WORK INSTRUCTIONS:
When the string "image" occurs in a line of the records, show that line.

SOURCE DATA:
Segment Open

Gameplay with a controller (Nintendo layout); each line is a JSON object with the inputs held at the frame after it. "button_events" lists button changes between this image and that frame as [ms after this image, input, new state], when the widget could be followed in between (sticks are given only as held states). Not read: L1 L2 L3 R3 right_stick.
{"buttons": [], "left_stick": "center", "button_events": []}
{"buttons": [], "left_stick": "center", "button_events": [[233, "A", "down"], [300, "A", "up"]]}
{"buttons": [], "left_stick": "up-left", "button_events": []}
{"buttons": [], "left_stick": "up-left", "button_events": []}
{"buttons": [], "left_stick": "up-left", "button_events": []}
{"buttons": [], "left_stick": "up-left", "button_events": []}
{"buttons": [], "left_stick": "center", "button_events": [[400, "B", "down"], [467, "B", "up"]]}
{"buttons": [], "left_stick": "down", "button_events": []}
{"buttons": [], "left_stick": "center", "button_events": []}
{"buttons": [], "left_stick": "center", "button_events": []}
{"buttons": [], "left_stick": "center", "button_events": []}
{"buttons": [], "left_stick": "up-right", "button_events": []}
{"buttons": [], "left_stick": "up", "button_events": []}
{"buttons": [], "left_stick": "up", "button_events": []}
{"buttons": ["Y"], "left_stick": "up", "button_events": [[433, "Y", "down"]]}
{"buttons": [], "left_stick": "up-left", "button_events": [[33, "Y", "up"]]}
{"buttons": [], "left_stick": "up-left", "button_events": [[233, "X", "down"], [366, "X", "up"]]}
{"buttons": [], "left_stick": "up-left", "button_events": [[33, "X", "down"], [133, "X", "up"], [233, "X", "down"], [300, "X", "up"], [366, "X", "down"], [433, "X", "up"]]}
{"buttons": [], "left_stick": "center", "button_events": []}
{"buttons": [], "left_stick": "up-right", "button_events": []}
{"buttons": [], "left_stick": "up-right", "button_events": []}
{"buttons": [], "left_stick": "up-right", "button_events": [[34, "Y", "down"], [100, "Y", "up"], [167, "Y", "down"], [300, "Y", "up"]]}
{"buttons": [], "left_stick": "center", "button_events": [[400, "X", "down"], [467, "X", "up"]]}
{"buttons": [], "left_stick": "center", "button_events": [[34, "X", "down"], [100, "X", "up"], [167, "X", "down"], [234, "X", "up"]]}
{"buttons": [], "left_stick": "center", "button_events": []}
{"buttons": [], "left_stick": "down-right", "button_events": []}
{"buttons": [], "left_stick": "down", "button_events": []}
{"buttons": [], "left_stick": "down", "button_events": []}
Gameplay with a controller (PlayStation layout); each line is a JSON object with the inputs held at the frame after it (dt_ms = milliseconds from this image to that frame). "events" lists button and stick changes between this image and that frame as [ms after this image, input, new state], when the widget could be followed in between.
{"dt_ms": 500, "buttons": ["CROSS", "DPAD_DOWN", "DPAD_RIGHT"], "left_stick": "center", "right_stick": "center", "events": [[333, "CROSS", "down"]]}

Segment Closed

RESPONSE:
Gameplay with a controller (Nintendo layout); each line is a JSON object with the inputs held at the frame after it. "button_events" lists button changes between this image and that frame as [ms after this image, input, new state], when the widget could be followed in between (sticks are given only as held states). Not read: L1 L2 L3 R3 right_stick.
Gameplay with a controller (PlayStation layout); each line is a JSON object with the inputs held at the frame after it (dt_ms = milliseconds from this image to that frame). "events" lists button and stick changes between this image and that frame as [ms after this image, input, new state], when the widget could be followed in between.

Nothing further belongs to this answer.